Often, the performance requirement in an embedded application is a *real-time* requirement. A real-time performance requirement is one where a segment of the application has an absolute maximum execution time that is allowed. For example, in a digital set-top box the time to process each video frame is limited, since the processor must accept and process the next frame shortly. In some applications, a more sophisticated requirement exists: the average time for a particular task is constrained as well as the numbers of instances when some maximum time is exceeded. Such approaches (sometimes called *soft real time*) arise when it is possible to occasionally miss the time constraints on an event, as long as not too many are missed. Real-time performances tend to be highly application dependent.

Two other key characteristics exist in many embedded applications: the need to *minimize the memory* and the need to *minimize the power*. Sometimes the application is expected to fit completely in the memory of the processor on chip; other times the application needs to fit totally in a small off-chip memory. In any event, the importance of memory size translates to an emphasis on code size, since data size is dictated by the application’s algorithm. Large memories also mean more power [69].

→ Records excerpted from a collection
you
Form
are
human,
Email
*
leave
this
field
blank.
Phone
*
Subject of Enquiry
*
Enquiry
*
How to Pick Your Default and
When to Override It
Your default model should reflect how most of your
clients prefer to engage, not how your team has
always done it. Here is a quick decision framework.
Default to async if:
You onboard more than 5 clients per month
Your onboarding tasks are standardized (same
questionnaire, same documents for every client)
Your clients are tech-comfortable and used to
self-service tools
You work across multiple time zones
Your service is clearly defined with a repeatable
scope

→ Tasks to carry out
• a. Answer these from the passage on embedded applications:
(i) In the digital set-top box example, why is the time to process each video frame limited?
(ii) When do soft real-time approaches arise?
(iii) Why does the importance of memory size translate to an emphasis on code size?
• b. In the passage on embedded applications, repeat the section that begins with the words containing "Often, the performance" and ends with "highly application dependent.".

→ Written answers
• a.
(i) The processor must accept and process the next frame shortly.
(ii) They arise when it is possible to occasionally miss the time constraints on an event, as long as not too many are missed.
(iii) Data size is dictated by the application's algorithm.

• b.
Often, the performance requirement in an embedded application is a *real-time* requirement. A real-time performance requirement is one where a segment of the application has an absolute maximum execution time that is allowed. For example, in a digital set-top box the time to process each video frame is limited, since the processor must accept and process the next frame shortly. In some applications, a more sophisticated requirement exists: the average time for a particular task is constrained as well as the numbers of instances when some maximum time is exceeded. Such approaches (sometimes called *soft real time*) arise when it is possible to occasionally miss the time constraints on an event, as long as not too many are missed. Real-time performances tend to be highly application dependent.